The Federal Bureau of Investigation has issued a fresh warning on assaults on decentralized finance (DeFi) systems, claiming that hackers are taking advantage of flaws in the smart contracts that control these platforms.
According to an April 2022 report by blockchain analysis company Chainalysis, “Cyber criminals stole $1.3 billion in cryptocurrencies between January and March 2022, over 97 percent of which was stolen on DeFi platforms,” the agency claims.
The organization cites various methods that cybercriminals employ to launch attacks.
They initiated a flash loan, as in the attack against the Ethereum DeFi Project bZx in November 2021, during which cybercriminals stole digital assets worth $55 million.
They exploit a flaw in the token bridge of the DeFi platform, as was done with the Nomad token bridge earlier this month.
They undertake manipulation of cryptocurrency values through a single price oracle and several vulnerabilities, as was done in the April 2022 Deus Finance attack when thieves stole $13.4 million.
Cybercriminals want to profit from investors’ growing interest in cryptocurrencies and the open source nature of DeFi systems, and the intricacy of cross-chain capabilities, the agency claims.
Blockchain security companies have long kept track of the most common ways hackers attack smart contracts.
These are dangerous exploits, according to the Ethereum Foundation,
“smart contract code typically cannot be updated to remedy security holes, funds that have been stolen from smart contracts are irrecoverable, and stolen assets are exceedingly difficult to monitor.”
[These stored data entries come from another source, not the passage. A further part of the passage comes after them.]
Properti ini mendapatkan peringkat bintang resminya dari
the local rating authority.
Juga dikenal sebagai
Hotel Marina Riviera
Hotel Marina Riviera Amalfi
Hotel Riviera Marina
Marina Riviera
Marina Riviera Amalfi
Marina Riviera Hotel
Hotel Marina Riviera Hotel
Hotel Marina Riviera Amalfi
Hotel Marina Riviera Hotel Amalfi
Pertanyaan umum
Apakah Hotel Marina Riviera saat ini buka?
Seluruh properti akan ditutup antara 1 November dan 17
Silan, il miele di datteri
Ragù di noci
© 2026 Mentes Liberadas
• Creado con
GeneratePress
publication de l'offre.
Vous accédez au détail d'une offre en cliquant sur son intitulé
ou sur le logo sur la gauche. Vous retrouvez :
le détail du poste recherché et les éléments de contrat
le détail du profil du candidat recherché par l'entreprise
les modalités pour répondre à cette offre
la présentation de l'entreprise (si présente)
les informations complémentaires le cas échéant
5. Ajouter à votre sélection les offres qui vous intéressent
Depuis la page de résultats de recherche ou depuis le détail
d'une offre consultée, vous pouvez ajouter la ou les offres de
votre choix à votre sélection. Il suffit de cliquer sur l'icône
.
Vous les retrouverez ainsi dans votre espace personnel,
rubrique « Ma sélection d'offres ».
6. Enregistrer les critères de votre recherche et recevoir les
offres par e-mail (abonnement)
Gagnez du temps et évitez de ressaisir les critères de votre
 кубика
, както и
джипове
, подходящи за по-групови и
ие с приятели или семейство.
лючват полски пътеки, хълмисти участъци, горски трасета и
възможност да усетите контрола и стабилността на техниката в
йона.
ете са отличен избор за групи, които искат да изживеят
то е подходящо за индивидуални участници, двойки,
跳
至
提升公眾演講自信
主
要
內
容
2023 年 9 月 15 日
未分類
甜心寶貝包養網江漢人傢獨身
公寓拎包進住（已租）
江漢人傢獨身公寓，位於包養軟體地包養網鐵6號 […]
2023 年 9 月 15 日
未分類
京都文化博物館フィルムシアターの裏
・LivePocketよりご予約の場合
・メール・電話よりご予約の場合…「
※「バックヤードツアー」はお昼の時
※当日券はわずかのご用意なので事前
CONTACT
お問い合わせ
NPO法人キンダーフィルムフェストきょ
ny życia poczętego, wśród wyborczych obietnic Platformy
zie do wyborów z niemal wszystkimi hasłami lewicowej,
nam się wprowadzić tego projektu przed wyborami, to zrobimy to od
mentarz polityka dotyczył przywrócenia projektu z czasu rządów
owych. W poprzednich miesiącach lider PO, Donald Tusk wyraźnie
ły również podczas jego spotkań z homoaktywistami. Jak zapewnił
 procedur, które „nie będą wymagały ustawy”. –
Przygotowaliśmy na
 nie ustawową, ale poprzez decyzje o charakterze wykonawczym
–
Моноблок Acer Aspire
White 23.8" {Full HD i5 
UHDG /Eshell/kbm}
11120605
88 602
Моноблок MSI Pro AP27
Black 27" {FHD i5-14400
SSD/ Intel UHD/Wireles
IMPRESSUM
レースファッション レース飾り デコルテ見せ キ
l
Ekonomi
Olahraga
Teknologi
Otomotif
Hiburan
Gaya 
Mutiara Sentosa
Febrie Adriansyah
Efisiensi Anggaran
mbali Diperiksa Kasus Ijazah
Cybercriminals do not only target high-value targets like DeFi platforms. Blockchain analysis company Elliptic published the “NFTs and Financial Crime” paper last week. According to the research, NFTs totaled more than $100 million between July 2021 and July 2022.
FBI’s Advice to Investors
The FBI advises investors to carefully research DeFi platforms, protocols, and smart contracts before purchasing and to be aware of any associated dangers. For instance, the agency advises users to see if the platform has undergone one or more independent auditors’ code audits.
Additionally, the FBI advises care when dealing with investment pools that provide extremely short windows of opportunity to quickly join and implement smart contracts, especially without the advised code audit.